The FCC denied Aureon's petition to revisit intercarrier rules eliminating access arbitrage, in an order on reconsideration Thursday. Commissioners voted 5-0 on a Wireline Bureau recommendation to dismiss the petition "as procedurally defective, and independently, and in the alternative, deny it on substantive grounds."
The digital divide narrowed slightly between whites and others 2017-19, blogged NTIA Associate Administrator-Office of Policy Analysis and Development Evelyn Remaley Wednesday. Data collected with the Census Bureau showed Americans ages 3 and older going online rose a point to 79%. African Americans and Hispanics were 7 points less likely to use the internet than whites, and Asian Americans 4 points less likely. Over the past two decades, Remaley said, "disparities in Internet use based on race and ethnicity have narrowed significantly." Internet use among Americans with family incomes below $25,000 yearly grew three points 2017-19 to 65%, "far short of the 87 percent of those with family incomes of $100,000 or more," the post said.

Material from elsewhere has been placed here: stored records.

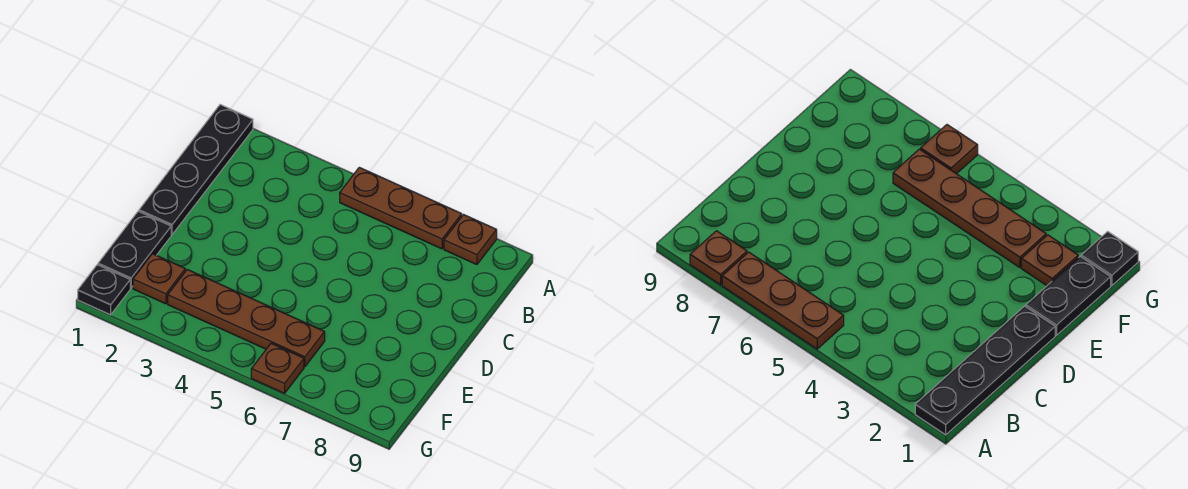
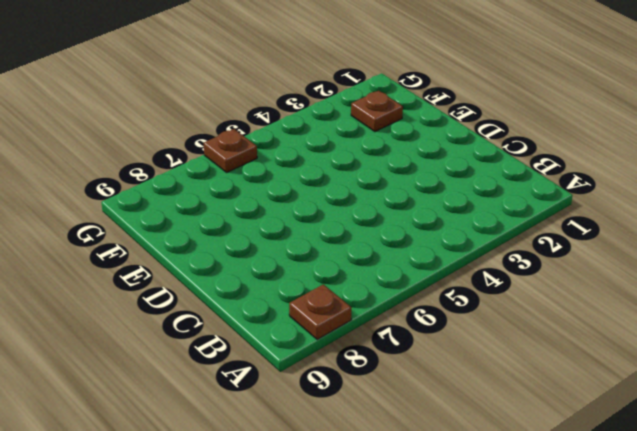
none -> black plate A1:D1 level 1
none -> brown plate A5:A7 level 1

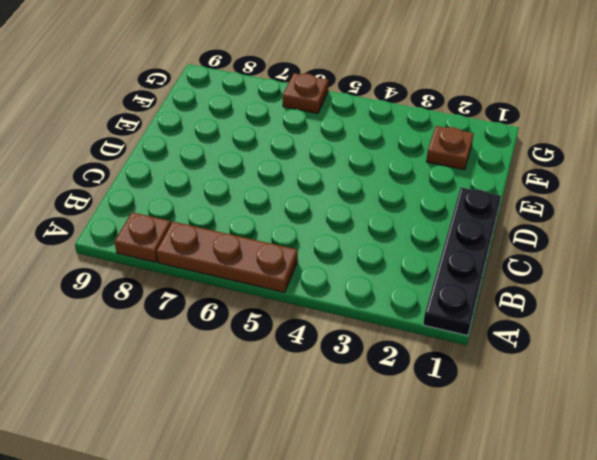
none -> black plate E1:F1 level 1
none -> brown plate F3:F6 level 1

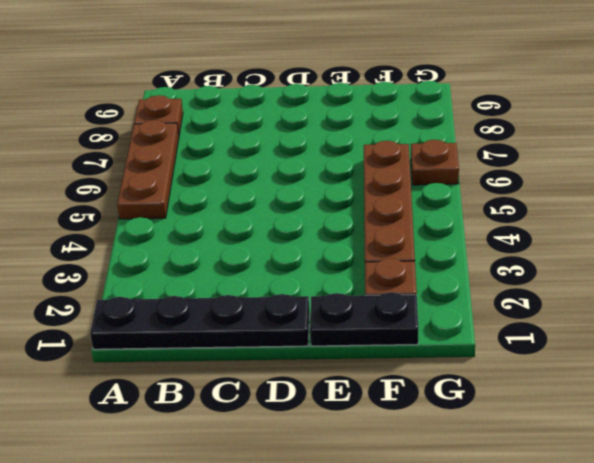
none -> black plate G1 level 1

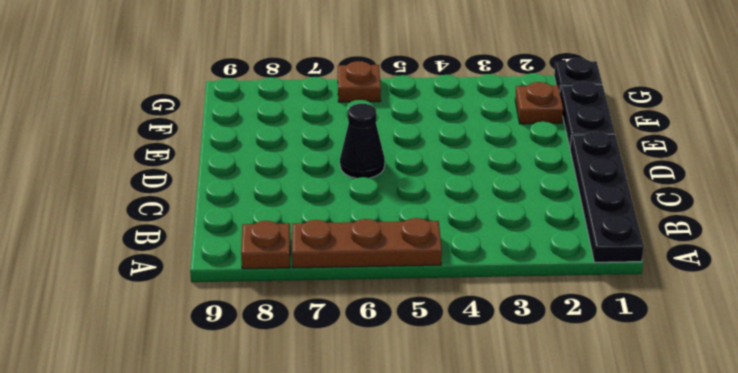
black cone D6 level 1 -> none
none -> brown plate F3:F6 level 1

Colorado senators voted 33-0 Tuesday to pass a telehealth bill (SB-212) that would expand Medicaid reimbursement. It goes next to the House. New Jersey legislators introduced three telemedicine bills Monday. A-4215 would extend the state’s emergency telehealth law and executive order until 90 days following the end of the COVID-19 crisis. S-2556 would extend them for another year afterward. S-2559 would require reimbursement for telehealth to be equal to reimbursement for equivalent in-person services. Current law requires telehealth reimbursement up to the amount of in-person services.
The FCC will defer Form 470 changes on E-rate drop-down menu options until funding year 2022, citing COVID-19, said a public notice Monday. Staff told Universal Service Administrative Co. to not deny applications due to a confusing option on the menu (see 1911180012).
The most recent winners in the Connect America Fund phase II auction must submit letters of credit and bankruptcy code opinion letters from legal counsel in each state in which they have winning bids by June 18, several FCC bureaus said in a public notice in Friday's Daily Digest.
NARUC President Brandon Presley believes a letter Senate Commerce Committee Chairman Roger Wicker, R-Miss., sent the FCC seeking information on options for speeding distribution of Rural Digital Opportunity Fund phase I funding (see 2006020036) “is helpful,” but “legislation would be the strongest signal to get this done,” Presley tweeted Wednesday. The FCC “will write back with every possible bureaucratic delay that they can come up with,” said Presley, a Democratic Mississippi public service commissioner. “Congress holds the power to override them” and Wicker “should file a bill to do so.” Presley earlier endorsed (see 2005280048) the Rural Broadband Acceleration Act (HR-7022), which Wicker referenced in his letter. That bill would require the FCC award funding by Sept. 30 to some Phase I applicants.
The FCC Consumer and Governmental Affairs Bureau will take comments for 30 days, replies 15 days later, after Federal Register publication, on whether to terminate as dormant 515 docketed proceedings, said a public notice Tuesday for docket 20-158.
The USF contribution factor will reach a record 26.5% in Q3, up from Q2's 19.6%, emailed consultant Billy Jack Gregg Monday. Q4's was a then-record 25% (see 1909130003).
OMB approved three-year information collection requirements for the FCC Rural Digital Opportunity Fund, effective Tuesday, says that day's Federal Register. Some technical and financial data for form 183 will be treated as confidential.
SpaceX urged the FCC to forbear from requiring an eligible telecom carrier designation for participants in high-cost USF support programs, in reply comments on market competition posted through Friday in docket 20-60. "Requiring broadband providers to secure regulatory authorizations for voice service only serves to frustrate new entrants and stifle competition." Limits on the number radio outlets one company can own in a market “remain necessary to promote diversity, localism, and competition,” said the Future of Music Coalition and musicFIRST Coalition in joint replies on the report. Local content is “a casualty” of consolidation, the music rights groups said. “Loosening current ownership restrictions could potentially provide economic benefit to only a subset of AM/FM broadcasters.” the groups said. NAB noted radio stations face much competition (see 2005280061).